The EB-5 Immigrant Investor Program benefits both the U.S. economy and foreign investors desiring permanent residency in America. The program facilitates job growth in America by foreign capital creating new businesses.
The Creation of the Immigrant Investor Program
In 1990, in a combined effort to improve immigration policies and stimulate the American economy, Congress created and established the EB-5 Program. EB-5 refers to employment-based fifth preference visa issued to approved participants. It is now the common name for the program.
In 1992, Congress expanded the EB-5 Program with a new investment option, the Regional Center Program. Regional centers allow foreign investors an easy way to invest in commercial enterprises, promoting economic growth while meeting the EB-5 requirements for visa qualification.
The programs are called the EB-5 Immigrant Investor Program, and is administered by the Department of U.S. Citizenship and Immigration Services (USCIS).
The Growth of the EB-5 Immigrant Investor Program
Up to 10,000 EB-5 Visas can be issued annually, but in the first years of the program, few visas were issued. Problems like complicated and lengthy application processes, changing financial requirements, and a high rate of denials were the main reasons for the slow start.
In 2005, the USCIS developed and implemented the Investor and Regional Center Unit. It issued new suggestions for streamlining processing and the application acceptance rate through improved oversight and internal coordination.

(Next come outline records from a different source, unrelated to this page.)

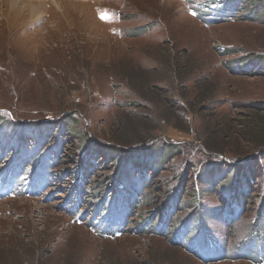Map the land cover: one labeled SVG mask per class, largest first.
<instances>
[{
  "label": "rangeland",
  "instance_id": "obj_1",
  "mask_svg": "<svg viewBox=\"0 0 264 264\" xmlns=\"http://www.w3.org/2000/svg\"><path fill=\"white\" fill-rule=\"evenodd\" d=\"M262 1H0L1 112L27 124L62 119L70 112L78 118L77 133L106 141L121 117H156L166 110L165 101L180 107L185 122L160 123L156 147L164 143L183 150V156L166 164L161 180L171 182L172 171L178 166L181 173L189 161L203 166L206 147L200 144L209 140L230 145L226 154L233 162L253 157L234 136L252 114L264 124ZM173 57L183 66L182 78L171 71ZM133 77L158 86L163 103L142 97L132 87ZM76 146H70L68 157ZM237 150H245V158ZM258 175L238 221L222 218L225 199L209 194L203 198L205 232L200 217L188 220L189 213L180 210L173 230L162 228L161 238L136 234L153 207L133 210L134 221L125 225L119 199L107 225L92 229L65 213L66 186L57 182L44 196L25 197L2 194L0 183V264H141L152 258L166 259V264H264V212H257L264 201V173ZM202 184L192 181L189 187L206 188ZM170 186L175 190L177 183ZM154 189L144 194L158 195ZM189 191L186 202L193 194ZM170 231H176L177 248L169 244ZM240 253L248 257L238 258Z\"/></svg>",
  "mask_w": 264,
  "mask_h": 264
},
{
  "label": "trees",
  "instance_id": "obj_2",
  "mask_svg": "<svg viewBox=\"0 0 264 264\" xmlns=\"http://www.w3.org/2000/svg\"><path fill=\"white\" fill-rule=\"evenodd\" d=\"M262 2L264 4V0ZM173 58L171 71L182 78L183 66L177 58ZM139 81L140 78H132L133 89H137L151 104L163 103V95L158 86L150 87L151 83ZM135 107L141 105L137 104ZM164 109V113L156 117L151 114L121 117L119 124L110 129L106 141L90 138L88 132L77 133L78 118L70 112L62 119H44L27 124L18 121L15 116H7L0 109V163L5 161V165L0 168L2 188L17 196L40 197L58 182L66 186L62 190L65 194V213L76 219L79 226L84 225L92 229L107 225L110 212L120 199L124 204L125 225L134 221L133 210H138L140 206L153 207L147 213L150 215L138 224L137 235L156 234L160 238L163 237L162 231L165 227L173 230L180 210L189 213L188 220L195 216L200 217L202 232H205L207 227L205 216L202 214L208 213V210L203 206V198L209 194H218L221 200L225 199L226 212L222 218L225 217L228 223L238 221L246 211L245 204L252 198V186L257 184L260 178L258 173H264L260 169L264 164L263 119L259 120L258 114L254 112L255 114L249 116L248 122L241 125L243 129L234 137L255 156L236 159L235 162L227 158V151L232 149L230 145L222 141H204L206 136L209 138L210 133L215 131L209 130L205 137H202L204 140L201 139L205 143L200 144L201 147H206L202 149L206 157L205 164L201 166L198 162L189 161L181 173H178L177 166L171 173V182L177 183L176 189L173 190L169 180H161V174L167 169L166 164L183 156V150L180 151L175 145L166 146L161 143L156 147L155 144L160 141L158 133L162 129L161 121L170 124L171 120H178L183 124L185 118L177 105L166 104L164 101ZM176 127L187 131L185 126ZM73 144H77L76 152L68 157L70 146ZM245 150H237L236 154L245 158ZM128 170L131 172L127 173ZM57 171L60 174L55 178ZM100 172L104 173L102 177ZM106 172H110V176H105ZM67 180L71 182L68 183ZM192 181L199 187L203 183L206 188L198 190L195 186L189 187ZM39 182L42 183L37 188ZM153 187L158 195L148 197L144 194V190ZM189 189L193 194H190L191 200L186 202ZM239 198L242 205L238 202ZM261 202L257 207L259 214L264 212V201ZM192 222L198 224L199 221ZM175 232L170 231V240L173 239L169 244L177 248L174 243ZM249 249L252 251L254 247ZM238 255V258L248 257L246 254ZM166 262L163 258H152L141 264ZM167 264L176 263L173 261Z\"/></svg>",
  "mask_w": 264,
  "mask_h": 264
},
{
  "label": "bare ground",
  "instance_id": "obj_3",
  "mask_svg": "<svg viewBox=\"0 0 264 264\" xmlns=\"http://www.w3.org/2000/svg\"><path fill=\"white\" fill-rule=\"evenodd\" d=\"M0 1L4 2V4L9 5V3L13 4V3L19 2L20 0H0Z\"/></svg>",
  "mask_w": 264,
  "mask_h": 264
}]
</instances>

Their efforts proved successful. In 2005, only 62% of petitions requesting permanent residency earned approval; this soared to a 94% acceptance rate by 2012.
This improvement in acceptance rates encourages new foreign investors to apply for an EB-5 Visa. For instance, in 2003, just 64 EB-5 Visas were issued to foreign investors. By 2008, this number leaped to 1,300 EB-5 Visas issued. A total of 9,228 visas issued were issued in 2014, almost reaching the maximum allotment of 10,000 approved visas each fiscal year.

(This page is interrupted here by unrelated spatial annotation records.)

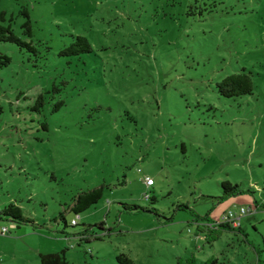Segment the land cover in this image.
<instances>
[{
    "label": "rangeland",
    "instance_id": "rangeland-1",
    "mask_svg": "<svg viewBox=\"0 0 264 264\" xmlns=\"http://www.w3.org/2000/svg\"><path fill=\"white\" fill-rule=\"evenodd\" d=\"M0 8L38 50L0 44L12 60L0 71V209L18 204L27 220L18 241L0 233V264H41L40 253L64 249L69 264H119V255L134 264H264L256 207L264 0H0ZM78 36L93 52L62 56ZM242 69L253 93L221 97L217 84ZM226 181L254 194L221 199ZM102 185L99 203L76 216L73 198ZM241 208H251L236 221L241 231L212 240L209 223Z\"/></svg>",
    "mask_w": 264,
    "mask_h": 264
},
{
    "label": "trees",
    "instance_id": "trees-1",
    "mask_svg": "<svg viewBox=\"0 0 264 264\" xmlns=\"http://www.w3.org/2000/svg\"><path fill=\"white\" fill-rule=\"evenodd\" d=\"M22 14L27 18V21L23 25V28L25 29L24 34L31 38L33 36V30L31 21L29 19V14L27 10L22 11ZM12 22L13 18H10L8 16V13L0 8V44L11 43L16 45L22 51L27 50L34 54H38V50L32 42H27L15 34L12 28ZM92 52L93 48L89 40L85 37L78 36L74 39L69 47L65 48L61 52V55L79 56L82 54H91ZM11 62L12 60L9 56L0 53V71L10 66ZM217 91L218 94L224 98L251 95L254 91V83L251 73L247 72L245 69H242L240 73L226 77L223 81L217 84ZM43 100V97L40 96L36 102L41 103ZM60 104H63V102H61ZM222 187L223 196L221 197V199L238 196L243 193L254 194V190L250 189L249 191H245L240 187V185H233L229 181L223 182ZM107 188V186L102 185L91 190L80 192L73 198L71 211L76 216H79L81 213L98 204L99 201L103 198L104 192ZM149 200L151 203H154L156 201V199L152 197H150ZM124 207L127 211L147 210L135 205H124ZM256 207L258 210H264V203L259 204L256 202ZM60 219L64 223L65 228H67L68 225L64 214L60 215ZM0 220L1 222H9L10 226H16L15 229H10L7 234H9L11 230H17L22 223L27 222V220L24 218L22 209L18 204L15 203L9 204L3 209H0ZM104 226L105 223H101L96 226H88L87 229L79 234L81 242H90V237L92 236V233L94 231L93 229L96 227L101 230H105ZM212 226H214V229H212ZM72 227L74 228L76 226ZM207 227L209 228V235L212 236V240H218V238L222 236L223 231H241L240 226H234L232 223L213 222L209 223ZM199 230L206 232L205 229ZM94 239L101 240V237L94 236ZM39 258L41 264H69V261L67 259V249H64L60 252L41 253L39 255ZM117 261L119 264H134V262L126 255H119L117 257Z\"/></svg>",
    "mask_w": 264,
    "mask_h": 264
},
{
    "label": "built area",
    "instance_id": "built-area-1",
    "mask_svg": "<svg viewBox=\"0 0 264 264\" xmlns=\"http://www.w3.org/2000/svg\"><path fill=\"white\" fill-rule=\"evenodd\" d=\"M145 185L150 189L152 188L154 185H155V181L153 178H150V177H146L145 179L142 180ZM150 195L148 193L145 194V199L149 200L150 199ZM251 213V208H241L239 210V212H233V211H230L228 212L227 214H225L222 219H221V222L222 223H232L234 226H238L237 224V220L244 217V216H247L248 214ZM72 226H77L78 225V221L76 219L72 220ZM15 225H12L10 226L9 228H6L4 227L2 232L3 234H7L9 232L10 229H15Z\"/></svg>",
    "mask_w": 264,
    "mask_h": 264
},
{
    "label": "crops",
    "instance_id": "crops-1",
    "mask_svg": "<svg viewBox=\"0 0 264 264\" xmlns=\"http://www.w3.org/2000/svg\"><path fill=\"white\" fill-rule=\"evenodd\" d=\"M155 186V185H154ZM19 231H21V228L19 227L17 230H13V231H11L9 234H7V235H12L13 234V232L14 233H16V237L15 238H13L14 240H16V241H18V240H20L21 238H23V235H20L21 233H19ZM0 233L2 234V236L4 235L3 234V232H2V230H0ZM5 241H7V240H5ZM4 244H6V243H4ZM4 252H2V251H0V258H4V255L5 254H3ZM41 254V253H40ZM39 254V255H40ZM2 261V259L0 260V262Z\"/></svg>",
    "mask_w": 264,
    "mask_h": 264
}]
</instances>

EB-5 Program Qualification Requirements
To qualify for an EB-5 Visa, a foreign investor must invest $1,000,000. This requirement drops to $500,000 for applicants investing in rural or high unemployment areas (defined as experiencing an unemployment rate 150% or higher than the national rate).
Each investment must also produce documentation proving the creation of 10 or more new jobs. In this way, foreign investors demonstrate their ability to contribute positively to the American economy.
Investors may choose either the EB-5 Program or Regional Center Program. With the EB-5 Program, the investor establishes a new business and creates a minimum of 10 jobs within two years. This type of investor is often an experienced business operator, which increases the chances of building a successful enterprise.
The investor opting for a regional center investment must also generate 10 new jobs, but the investment is placed into a business operated by a separate entity, freeing the investor from daily management and operation responsibilities.
Understanding Regional Centers
The regional center investment is more popular than the EB-5 Program because professional management operates the business. Even so, an investor should investigate the past performance of the managers of a proposed investment as well as financial projections and goals for the current project.
Regional centers are formed to promote economic growth in the region in which it is operating. With approval coming from the USCIS, a regional center must provide detailed documentation outlining their plan for promoting economic growth and new employment.
Investors must understand that a proposed regional center investment approved by USCIS neither implies nor guarantees the success of the project. It is imperative that investors perform their own due diligence to assess the viability and risk of any proposed regional center investment.
Another advantage for investors choosing the regional center option is a looser definition of job creation. For investors establishing an enterprise using the direct investment approach, all hires must be by the business. Alternatively, a regional center investment need only demonstrate the indirect creation of 10 new jobs related to the regional center.
The EB-5 Application Process
Listed below are the steps foreign investors must follow when filing an EB-5 application:
- Investor must decide upon a direct investment or regional center investment and deposit the funds.
- The applicant must file Form I-526 (Immigrant Petition by Alien Entrepreneur), describing the investment project and documenting the source of investment funds with USCIS.
- USCIS confirms investment funds are legally owned by applicant and clear of encumbrances.
- USCIS approves or declines the I-526 petition.
- Upon approval of the I-526 petition, USCIS remits the petition to the National Visa Center (NVC).
- If living abroad, petitioner must file the Form DS-260, Immigrant Visa Electronic Application.
- If living abroad, American Consul interviews petitioner and family, then determine if there are grounds for denying admission.
- If living in the USA, petitioner files Form I-485, Application to Register Permanent Residence or Adjust Status.
- The visa is either approved or denied.
- Once approved, investor and family receive a conditional permanent residency.
- Investor files Form I-829 (Petition by Entrepreneur to Remove Conditions on Permanent Resident Status), documenting the creation of at least 10 jobs.
- Once USCIS verifies the creation of 10 new jobs, investor and immediate family members receive green cards.
The EB-5 Immigrant Investor Program is the ideal vehicle for foreign nationals pursuing permanent residency in the United States while simultaneously benefiting from and growing the American economy.